Role Overview: Research Scientist - Frontier Data
This role focuses on designing datasets and developing evaluation systems that influence how top AI models are trained and assessed. Working closely with research teams at major AI labs, the scientist explores new data collection techniques, investigates where models fall short, and sets up metrics to track progress. The work is hands-on and experimental, moving quickly from hypothesis to live testing and directly impacting large-scale model training.
Key Responsibilities
- Design data slides and analyze data structures to uncover model weaknesses in areas like finance, software development, and enterprise operations.

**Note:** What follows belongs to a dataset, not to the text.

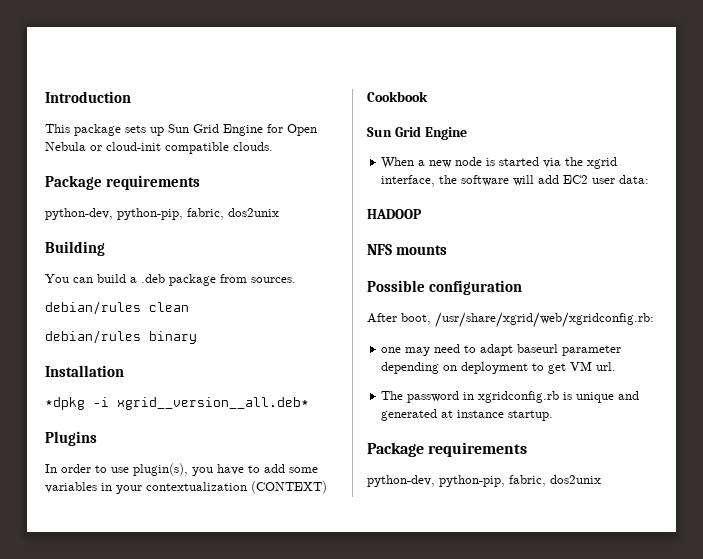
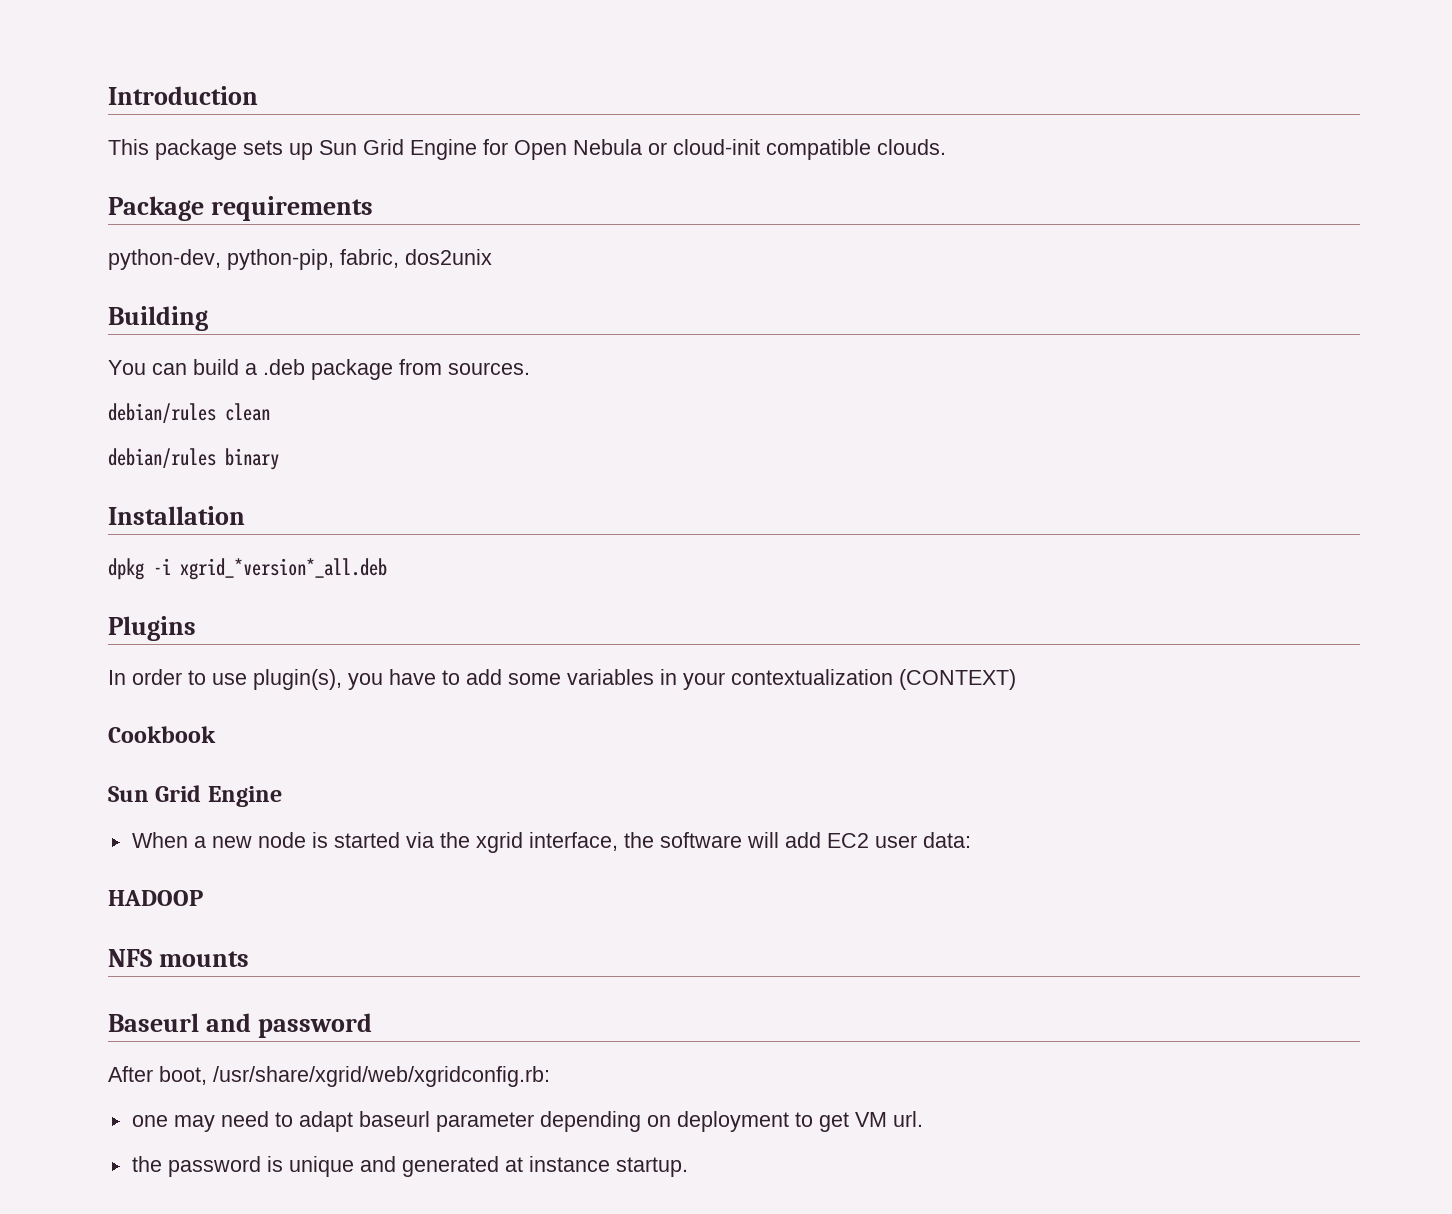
[45,397,309,410] *dpkg -i xgrid__version__all.deb* -> [108,558,387,580] dpkg -i xgrid_*version*_all.deb
[367,280,522,295] Possible configuration -> [108,1013,372,1038] Baseurl and password
[381,391,560,403] The password in xgridconfig.rb -> [131,1156,261,1177] the password
[367,442,528,457] [367,475,601,487] // Package requirements // python-dev, python-pip, fabric, dos2unix -> (688, 1167) none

- Build and refine evaluation rubrics and reward signals for RLHF and RLVR training approaches.
- Study annotator behavior and run experiments to improve model capabilities across different domains.
- Develop quantitative frameworks to measure dataset quality, diversity, and their effect on model alignment and performance.
- Work with research teams to turn training objectives into concrete data and evaluation needs.
What We Look For
- Experience as an undergraduate or master’s research student (PhD not required).
- Background or internships with RL environments or AI safety and benchmarking organizations (e.g., METR, Artificial Analysis) is a strong plus.
- Genuine interest in how data structure, selection, and quality affect model outcomes.
- Demonstrated skill in designing experiments, acting quickly, and extracting insights from complex data.
- Comfort working across sectors such as finance, software engineering, and policy.
- Strong quantitative background and familiarity with LLM training pipelines, RLHF/RLVR methods, or evaluation frameworks.
- A hands-on mindset focused on building practical solutions.